Are athletes heroes?

By Alex Bullock

In a time when we should have been following the NFL Playoffs and evaluating NBA teams getting into midseason form, our attention was held by not one, but two sports stories based on a series of lies surrounding high-profile athletes.

Lance Armstrong used performance-enhancing drugs and lied about it.

Manti Te’o’s girlfriend did not exist.

Now, these stories have been dissected and analyzed by all news sources, have been trending topics on Twitter and are undoubtedly on their way to becoming some sort of meme, so I don’t need to go into the specifics of the stories. Instead, I’d like to tackle other questions. Why should I be shocked? Why should I care anymore?

Sports are interesting because they provide us with a number of short-lived icons. Last spring, Linsanity came and swept us off of our feet. Now Jeremy Lin is an average NBA point guard on a middling Houston team. In reality, stars with longevity are few and far between relative to the amount of professional athletes that populate our leagues.

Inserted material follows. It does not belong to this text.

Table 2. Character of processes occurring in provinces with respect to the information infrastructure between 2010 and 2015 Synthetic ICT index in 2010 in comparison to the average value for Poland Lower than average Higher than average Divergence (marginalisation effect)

We view many of these athletes as heroes of our hometown, as champions for good, as role models. In reality, what have any of them done to deserve this status? Made a few baskets? Scored a few touchdowns? Hit a few home runs?

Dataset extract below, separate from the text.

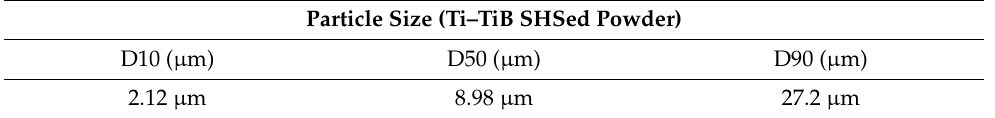
Table 1. Size distributions of the SHSed Ti–TiB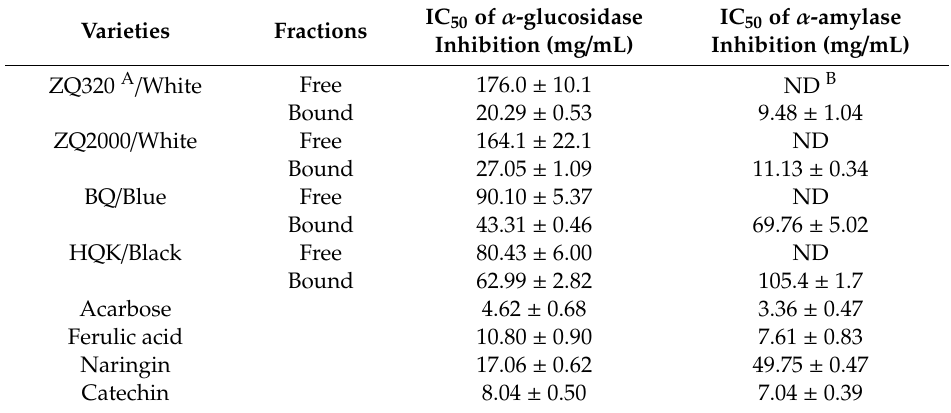
Table 3. The median inhibition dose (IC 50 ) of α -glucosidase and α -amylase inhibitions on four highland barley varieties (mean ± SD, n =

The majority of athletes are famous because of the way they develop and utilize their natural talents and abilities, not because they show some kind of moral fortitude or are upstanding citizens. In fact, many are popular despite their character. Some of our highest profile athletes have made some questionable character decisions, ranging from tax evasion, infidelity, gambling, drug and alcohol abuse, domestic violence and in some cases even murder.

So it’s true: every athlete has their demons, just like I have my demons too, and so do you, as does everyone else. Why should their mistakes carry more weight than ours? Athletes’ lives are more public than yours or mine, but does that mean that they should be held to a higher standard than us? Does it mean that they are more readily equipped to make the right decision? Nothing about being an athlete means that a person is of a heightened quality of character. Our problem is that we have come to expect more from them. We shouldn’t raise our expectations for athletes, nor should we lower them.

Athletes are not heroes. No matter how many games they win or points they score, they are simply athletes playing a game. There is no stipulation that a person be a morally sound being in order to compete at the highest level.

I am deeply disappointed that Lance Armstrong lied so fervently for over a decade. He was an inspiration to many, and now he has become a disappointment to even more.
Manti Te’o didn’t intentionally cheat or hurt anyone, he just showed poor judgment and misled the media, but why should we expect more from an athlete?

Don’t get me wrong, there are athletes who have done wonderful things for the community. My favorite example is Magic Johnson, the face of the NBA during the 1980s, being diagnosed HIV positive and becoming the face of the fight against HIV/AIDS. Johnson had won championships and MVP awards, but with his diagnosis, he was made human. His work for this cause was not born out of his athletic prowess. Instead, it was born out of his strong will and charisma. Any other athlete probably would have faded away, but Johnson’s star grew brighter as he became recognizable to more than just sports fans.

Johnson is proof that being a champion of a sport does not make a person a champion of morality. The two are mutually exclusive. It takes more than a performing well on the court to be a true hero.